§ WHAT YOU WILL DO
Down to the last line, transcribe the records verbatim and exclude the images.

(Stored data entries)
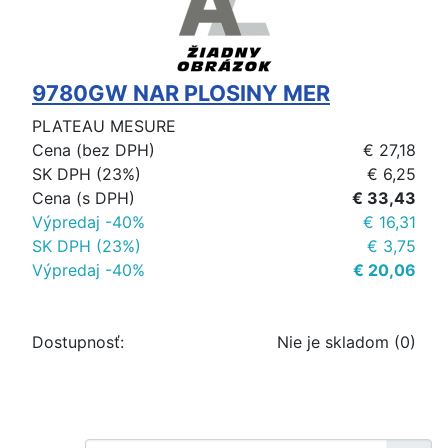
9780GW NAR PLOSINY MER
PLATEAU MESURE
Cena (bez DPH)
€ 27,18
SK DPH (23%)
€ 6,25
Cena (s DPH)
€ 33,43
Výpredaj -40%
€ 16,31
SK DPH (23%)
€ 3,75
Výpredaj -40%
€ 20,06
Dostupnosť:
Nie je skladom (0)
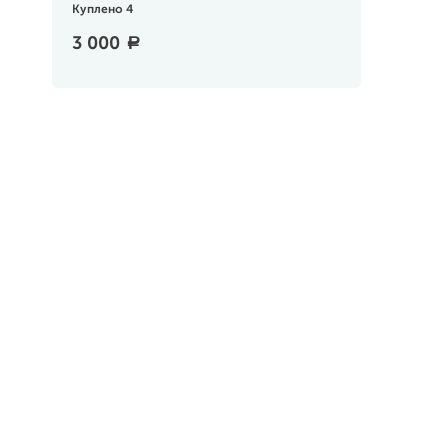
Куплено 4
3 000
a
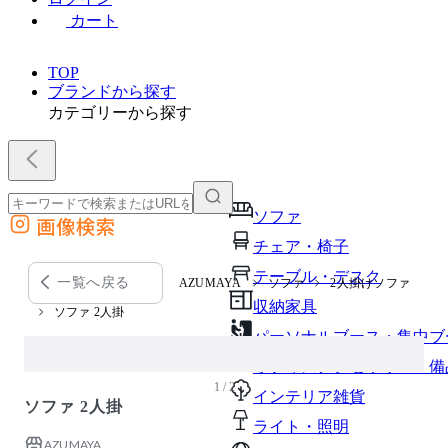
カート
TOP
ブランドから探す
カテゴリーから探す
ソファ
画像検索
外部サイトの商品をカートに追加
チェア・椅子
他のサイトで見つけた商品ページのURLを貼り付けて、カートに追加できます
テーブル・デスク
一覧へ戻る
AZUMAYA
ソファ
2人掛けソファ
収納家具
ソファ 2人掛
パーソナルブース・集中ブ
オフィスアクセサリー・備
1 / 2
インテリア雑貨
ソファ 2人掛
ライト・照明
AZUMAYA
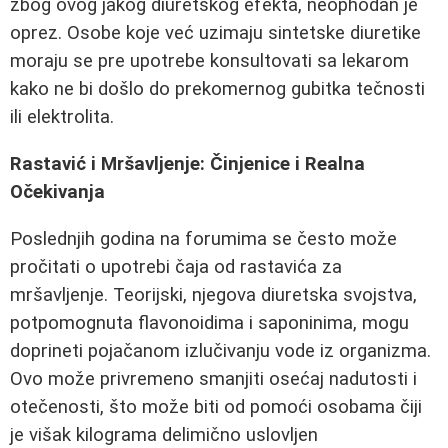
zbog ovog jakog diuretskog efekta, neophodan je
oprez. Osobe koje već uzimaju sintetske diuretike
moraju se pre upotrebe konsultovati sa lekarom
kako ne bi došlo do prekomernog gubitka tečnosti
ili elektrolita.
Rastavić i Mršavljenje: Činjenice i Realna
Očekivanja
Poslednjih godina na forumima se često može
pročitati o upotrebi čaja od rastavića za
mršavljenje. Teorijski, njegova diuretska svojstva,
potpomognuta flavonoidima i saponinima, mogu
doprineti pojačanom izlučivanju vode iz organizma.
Ovo može privremeno smanjiti osećaj nadutosti i
otečenosti, što može biti od pomoći osobama čiji
je višak kilograma delimično uslovljen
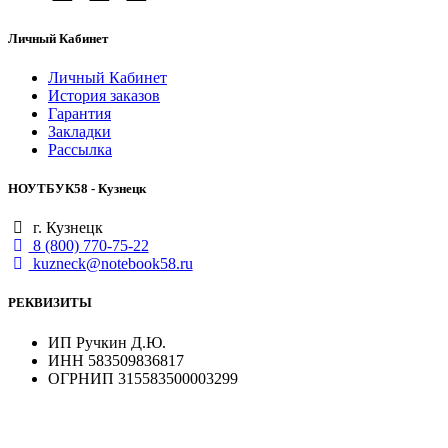
Личный Кабинет
Личный Кабинет
История заказов
Гарантия
Закладки
Рассылка
НОУТБУК58 - Кузнецк
г. Кузнецк
8 (800) 770-75-22
kuzneck@notebook58.ru
РЕКВИЗИТЫ
ИП Ручкин Д.Ю.
ИНН 583509836817
ОГРНИП 315583500003299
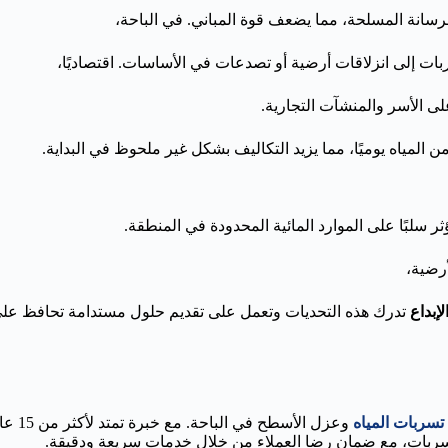
رسانة المسلحة، مما يضعف قوة المباني. في الباحة،
ات إلى انزلاقات أرضية أو تصدعات في الأساسات. اقتصاديًا،
لى الأسر والمنشآت التجارية.
لمياه يوميًا، مما يزيد التكاليف بشكل غير ملحوظ في البداية.
ثر سلبًا على الموارد المائية المحدودة في المنطقة.
أرضية،
إبداع
تدرك هذه التحديات وتعمل على تقديم حلول مستدامة تحافظ على ا
سربات المياه
وعزل 
لتسربات، مع ضمان رضا العملاء من خلال خدمات سريعة ودقيقة.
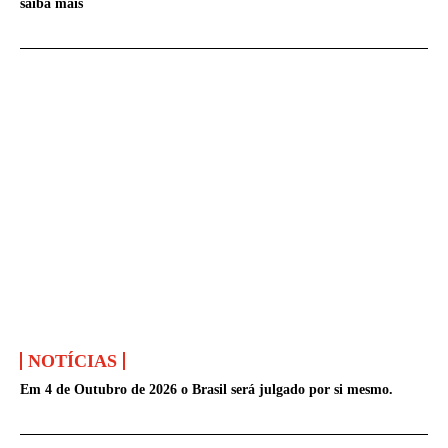
saiba mais
NOTÍCIAS
Em 4 de Outubro de 2026 o Brasil será julgado por si mesmo.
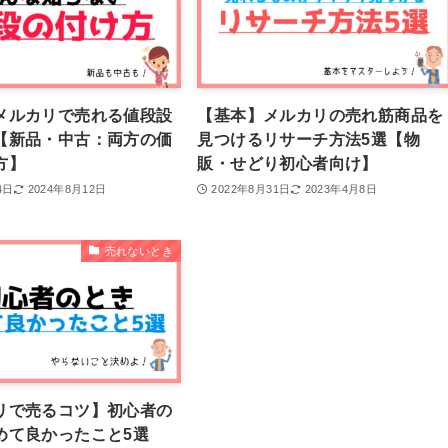
メルカリで売れる値段設
【基本】メルカリの売れ筋商品を
【新品・中古：両方の価
見つけるリサーチ方法5選【物
方】
販・せどり初心者向け】
4日
2024年8月12日
2022年8月31日
2023年4月8日
売れないとき
リで売るコツ】初心者の
めて良かったこと5選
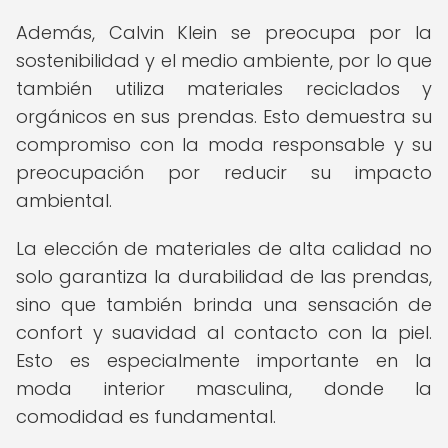
Además, Calvin Klein se preocupa por la
sostenibilidad y el medio ambiente, por lo que
también utiliza materiales reciclados y
orgánicos en sus prendas. Esto demuestra su
compromiso con la moda responsable y su
preocupación por reducir su impacto
ambiental.
La elección de materiales de alta calidad no
solo garantiza la durabilidad de las prendas,
sino que también brinda una sensación de
confort y suavidad al contacto con la piel.
Esto es especialmente importante en la
moda interior masculina, donde la
comodidad es fundamental.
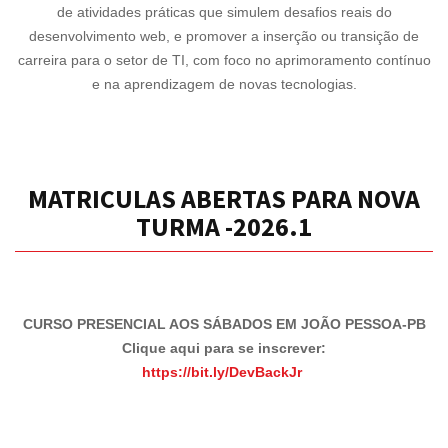
de atividades práticas que simulem desafios reais do
desenvolvimento web, e promover a inserção ou transição de
carreira para o setor de TI, com foco no aprimoramento contínuo
e na aprendizagem de novas tecnologias.
MATRICULAS ABERTAS PARA NOVA
TURMA -2026.1
CURSO PRESENCIAL AOS SÁBADOS EM JOÃO PESSOA-PB
Clique aqui para se inscrever:
https://bit.ly/DevBackJr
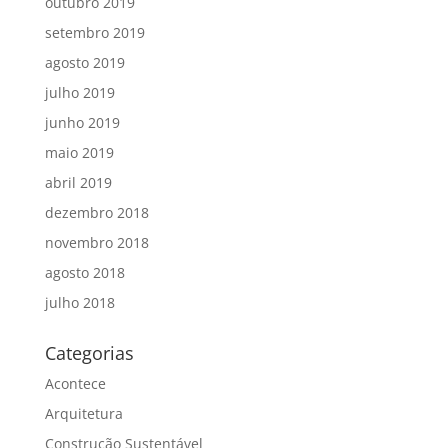
outubro 2019
setembro 2019
agosto 2019
julho 2019
junho 2019
maio 2019
abril 2019
dezembro 2018
novembro 2018
agosto 2018
julho 2018
Categorias
Acontece
Arquitetura
Construção Sustentável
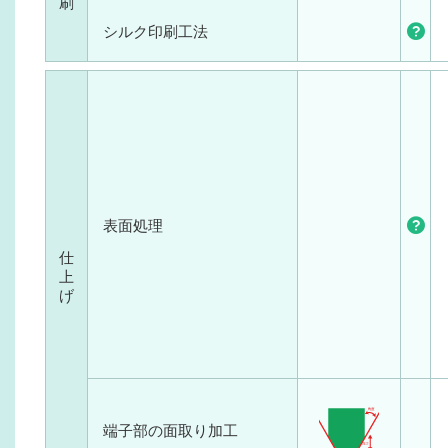
刷
シルク印刷工法
表面処理
仕
上
げ
端子部の面取り加工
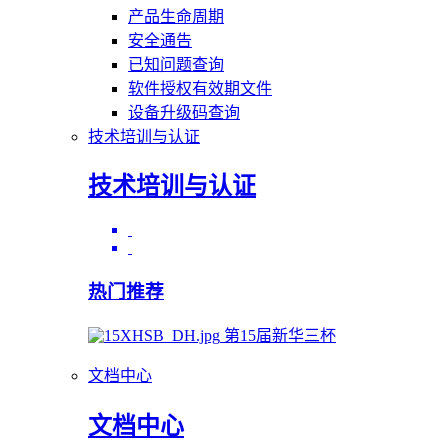
产品生命周期
安全通告
已知问题查询
软件授权有效期文件
设备升级码查询
技术培训与认证
技术培训与认证
热门推荐
第15届新华三杯
文档中心
文档中心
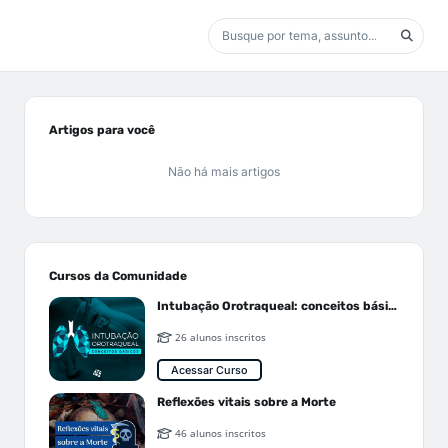
Artigos para você
Não há mais artigos
Cursos da Comunidade
Intubação Orotraqueal: conceitos básicos
26 alunos inscritos
Acessar Curso
Reflexões vitais sobre a Morte
46 alunos inscritos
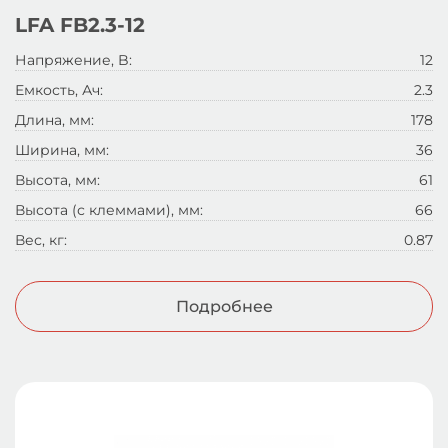
LFA FB2.3-12
Напряжение, B:
12
Емкость, Ач:
2.3
Длина, мм:
178
Ширина, мм:
36
Высота, мм:
61
Высота (с клеммами), мм:
66
Вес, кг:
0.87
Подробнее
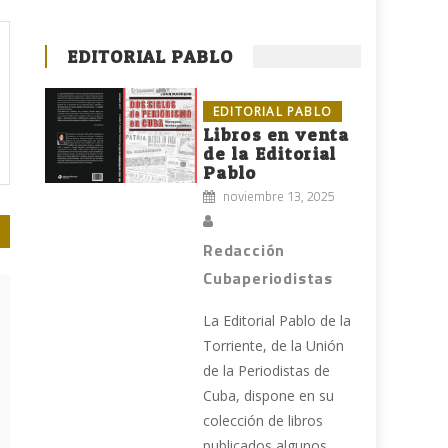
EDITORIAL PABLO
EDITORIAL PABLO
Libros en venta
de la Editorial
Pablo
noviembre 13, 2025
Redacción
Cubaperiodistas
La Editorial Pablo de la
Torriente, de la Unión
de la Periodistas de
Cuba, dispone en su
colección de libros
publicados algunos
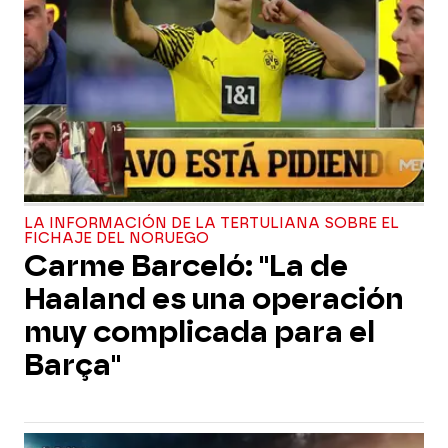
LA INFORMACIÓN DE LA TERTULIANA SOBRE EL
FICHAJE DEL NORUEGO
Carme Barceló: "La de
Haaland es una operación
muy complicada para el
Barça"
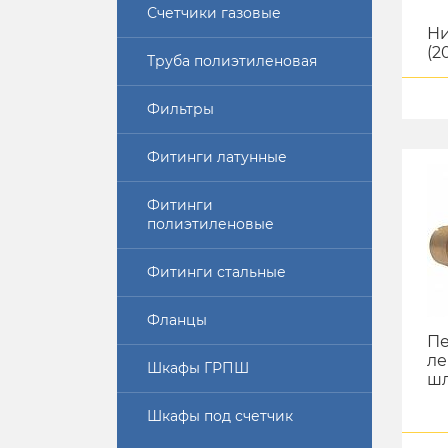
Счетчики газовые
Ни
(2
Труба полиэтиленовая
Фильтры
Фитинги латунные
Фитинги
полиэтиленовые
Фитинги стальные
Фланцы
Пе
ле
Шкафы ГРПШ
ш
Шкафы под счетчик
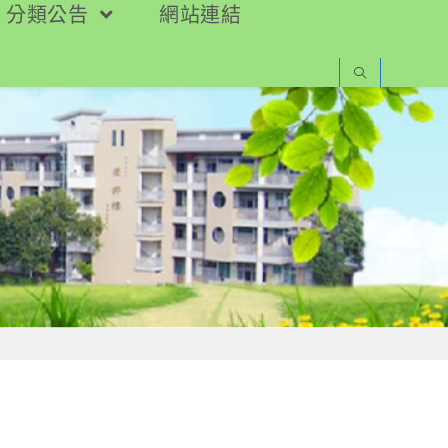
分類公告
網站連結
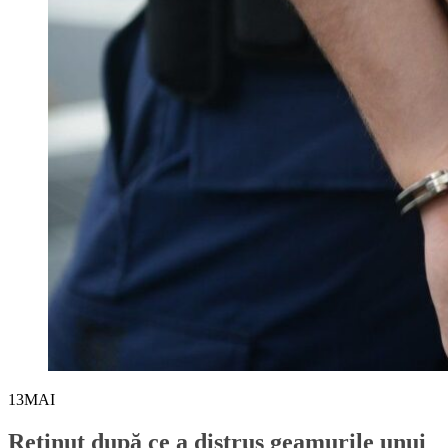
13
MAI
Reținut după ce a distrus geamurile unui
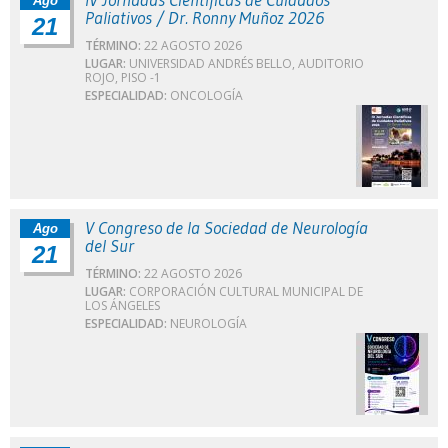
Ago
Paliativos / Dr. Ronny Muñoz 2026
21
TÉRMINO:
22 AGOSTO 2026
LUGAR:
UNIVERSIDAD ANDRÉS BELLO, AUDITORIO
ROJO, PISO -1
ESPECIALIDAD:
ONCOLOGÍA
V Congreso de la Sociedad de Neurología
Ago
del Sur
21
TÉRMINO:
22 AGOSTO 2026
LUGAR:
CORPORACIÓN CULTURAL MUNICIPAL DE
LOS ÁNGELES
ESPECIALIDAD:
NEUROLOGÍA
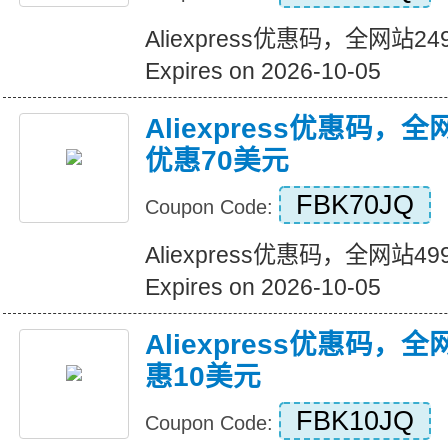
Aliexpress优惠码，全网站
Expires on 2026-10-05
Aliexpress优惠码，
优惠70美元
FBK70JQ
Coupon Code:
Aliexpress优惠码，全网站
Expires on 2026-10-05
Aliexpress优惠码，
惠10美元
FBK10JQ
Coupon Code:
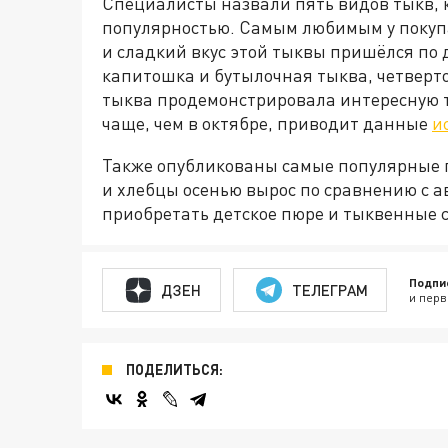
Специалисты назвали пять видов тыкв, 
популярностью. Самым любимым у покупа
и сладкий вкус этой тыквы пришёлся по 
капитошка и бутылочная тыква, четверто
тыква продемонстрировала интересную т
чаще, чем в октябре, приводит данные
и
Также опубликованы самые популярные п
и хлебцы осенью вырос по сравнению с а
приобретать детское пюре и тыквенные 
Подпи
ДЗЕН
ТЕЛЕГРАМ
и перв
ПОДЕЛИТЬСЯ:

§ EXERCISE SOLUTION
9780GW NAR PLOSINY MER
PLATEAU MESURE
Cena (bez DPH)
€ 27,18
SK DPH (23%)
€ 6,25
Cena (s DPH)
€ 33,43
Výpredaj -40%
€ 16,31
SK DPH (23%)
€ 3,75
Výpredaj -40%
€ 20,06
Dostupnosť:
Nie je skladom (0)
Куплено 4
3 000
a
カート
TOP
ブランドから探す
カテゴリーから探す
ソファ
画像検索
外部サイトの商品をカートに追加
チェア・椅子
他のサイトで見つけた商品ページのURLを貼り付けて、カートに追加できます
テーブル・デスク
一覧へ戻る
AZUMAYA
ソファ
2人掛けソファ
収納家具
ソファ 2人掛
パーソナルブース・集中ブ
オフィスアクセサリー・備
1 / 2
インテリア雑貨
ソファ 2人掛
ライト・照明
AZUMAYA
zbog ovog jakog diuretskog efekta, neophodan je
oprez. Osobe koje već uzimaju sintetske diuretike
moraju se pre upotrebe konsultovati sa lekarom
kako ne bi došlo do prekomernog gubitka tečnosti
ili elektrolita.
Rastavić i Mršavljenje: Činjenice i Realna
Očekivanja
Poslednjih godina na forumima se često može
pročitati o upotrebi čaja od rastavića za
mršavljenje. Teorijski, njegova diuretska svojstva,
potpomognuta flavonoidima i saponinima, mogu
doprineti pojačanom izlučivanju vode iz organizma.
Ovo može privremeno smanjiti osećaj nadutosti i
otečenosti, što može biti od pomoći osobama čiji
je višak kilograma delimično uslovljen
Личный Кабинет
Личный Кабинет
История заказов
Гарантия
Закладки
Рассылка
НОУТБУК58 - Кузнецк
г. Кузнецк
8 (800) 770-75-22
kuzneck@notebook58.ru
РЕКВИЗИТЫ
ИП Ручкин Д.Ю.
ИНН 583509836817
ОГРНИП 315583500003299
رسانة المسلحة، مما يضعف قوة المباني. في الباحة،
ات إلى انزلاقات أرضية أو تصدعات في الأساسات. اقتصاديًا،
لى الأسر والمنشآت التجارية.
لمياه يوميًا، مما يزيد التكاليف بشكل غير ملحوظ في البداية.
ثر سلبًا على الموارد المائية المحدودة في المنطقة.
أرضية،
إبداع
تدرك هذه التحديات وتعمل على تقديم حلول مستدامة تحافظ على ا
سربات المياه
وعزل 
لتسربات، مع ضمان رضا العملاء من خلال خدمات سريعة ودقيقة.
saiba mais
NOTÍCIAS
Em 4 de Outubro de 2026 o Brasil será julgado por si mesmo.
メルカリで売れる値段設
【基本】メルカリの売れ筋商品を
【新品・中古：両方の価
見つけるリサーチ方法5選【物
方】
販・せどり初心者向け】
4日
2024年8月12日
2022年8月31日
2023年4月8日
売れないとき
リで売るコツ】初心者の
めて良かったこと5選
Además, Calvin Klein se preocupa por la
sostenibilidad y el medio ambiente, por lo que
también utiliza materiales reciclados y
orgánicos en sus prendas. Esto demuestra su
compromiso con la moda responsable y su
preocupación por reducir su impacto
ambiental.
La elección de materiales de alta calidad no
solo garantiza la durabilidad de las prendas,
sino que también brinda una sensación de
confort y suavidad al contacto con la piel.
Esto es especialmente importante en la
moda interior masculina, donde la
comodidad es fundamental.
de atividades práticas que simulem desafios reais do
desenvolvimento web, e promover a inserção ou transição de
carreira para o setor de TI, com foco no aprimoramento contínuo
e na aprendizagem de novas tecnologias.
MATRICULAS ABERTAS PARA NOVA
TURMA -2026.1
CURSO PRESENCIAL AOS SÁBADOS EM JOÃO PESSOA-PB
Clique aqui para se inscrever:
https://bit.ly/DevBackJr
outubro 2019
setembro 2019
agosto 2019
julho 2019
junho 2019
maio 2019
abril 2019
dezembro 2018
novembro 2018
agosto 2018
julho 2018
Categorias
Acontece
Arquitetura
Construção Sustentável
刷
シルク印刷工法
表面処理
仕
上
げ
端子部の面取り加工
产品生命周期
安全通告
已知问题查询
软件授权有效期文件
设备升级码查询
技术培训与认证
技术培训与认证
热门推荐
第15届新华三杯
文档中心
文档中心
Artigos para você
Não há mais artigos
Cursos da Comunidade
Intubação Orotraqueal: conceitos básicos
26 alunos inscritos
Acessar Curso
Reflexões vitais sobre a Morte
46 alunos inscritos
LFA FB2.3-12
Напряжение, B:
12
Емкость, Ач:
2.3
Длина, мм:
178
Ширина, мм:
36
Высота, мм:
61
Высота (с клеммами), мм:
66
Вес, кг:
0.87
Подробнее
EDITORIAL PABLO
EDITORIAL PABLO
Libros en venta
de la Editorial
Pablo
noviembre 13, 2025
Redacción
Cubaperiodistas
La Editorial Pablo de la
Torriente, de la Unión
de la Periodistas de
Cuba, dispone en su
colección de libros
publicados algunos
LA INFORMACIÓN DE LA TERTULIANA SOBRE EL
FICHAJE DEL NORUEGO
Carme Barceló: "La de
Haaland es una operación
muy complicada para el
Barça"
Счетчики газовые
Ни
(2
Труба полиэтиленовая
Фильтры
Фитинги латунные
Фитинги
полиэтиленовые
Фитинги стальные
Фланцы
Пе
ле
Шкафы ГРПШ
ш
Шкафы под счетчик
分類公告
網站連結
13
MAI
Reținut după ce a distrus geamurile unui
Ago
Paliativos / Dr. Ronny Muñoz 2026
21
TÉRMINO:
22 AGOSTO 2026
LUGAR:
UNIVERSIDAD ANDRÉS BELLO, AUDITORIO
ROJO, PISO -1
ESPECIALIDAD:
ONCOLOGÍA
V Congreso de la Sociedad de Neurología
Ago
del Sur
21
TÉRMINO:
22 AGOSTO 2026
LUGAR:
CORPORACIÓN CULTURAL MUNICIPAL DE
LOS ÁNGELES
ESPECIALIDAD:
NEUROLOGÍA
Aliexpress优惠码，全网站
Expires on 2026-10-05
Aliexpress优惠码，
优惠70美元
FBK70JQ
Coupon Code:
Aliexpress优惠码，全网站
Expires on 2026-10-05
Aliexpress优惠码，
惠10美元
FBK10JQ
Coupon Code:
Специалисты назвали пять видов тыкв, 
популярностью. Самым любимым у покупа
и сладкий вкус этой тыквы пришёлся по 
капитошка и бутылочная тыква, четверто
тыква продемонстрировала интересную т
чаще, чем в октябре, приводит данные
и
Также опубликованы самые популярные п
и хлебцы осенью вырос по сравнению с а
приобретать детское пюре и тыквенные 
Подпи
ДЗЕН
ТЕЛЕГРАМ
и перв
ПОДЕЛИТЬСЯ:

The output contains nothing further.